Records from a data source
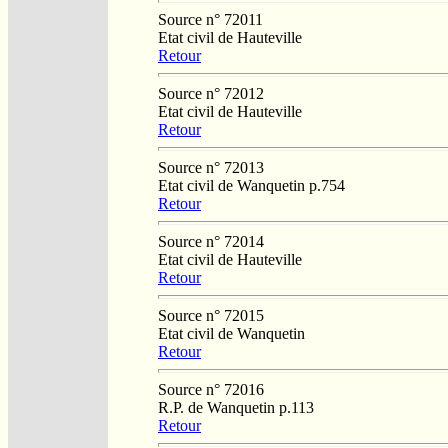
Source n° 72011
Etat civil de Hauteville
Retour
Source n° 72012
Etat civil de Hauteville
Retour
Source n° 72013
Etat civil de Wanquetin p.754
Retour
Source n° 72014
Etat civil de Hauteville
Retour
Source n° 72015
Etat civil de Wanquetin
Retour
Source n° 72016
R.P. de Wanquetin p.113
Retour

▶ **About this exercise**
Take the data above and repeat it exactly, leaving each picture out.

▶ **Your solution**
Source n° 72011
Etat civil de Hauteville
Retour
Source n° 72012
Etat civil de Hauteville
Retour
Source n° 72013
Etat civil de Wanquetin p.754
Retour
Source n° 72014
Etat civil de Hauteville
Retour
Source n° 72015
Etat civil de Wanquetin
Retour
Source n° 72016
R.P. de Wanquetin p.113
Retour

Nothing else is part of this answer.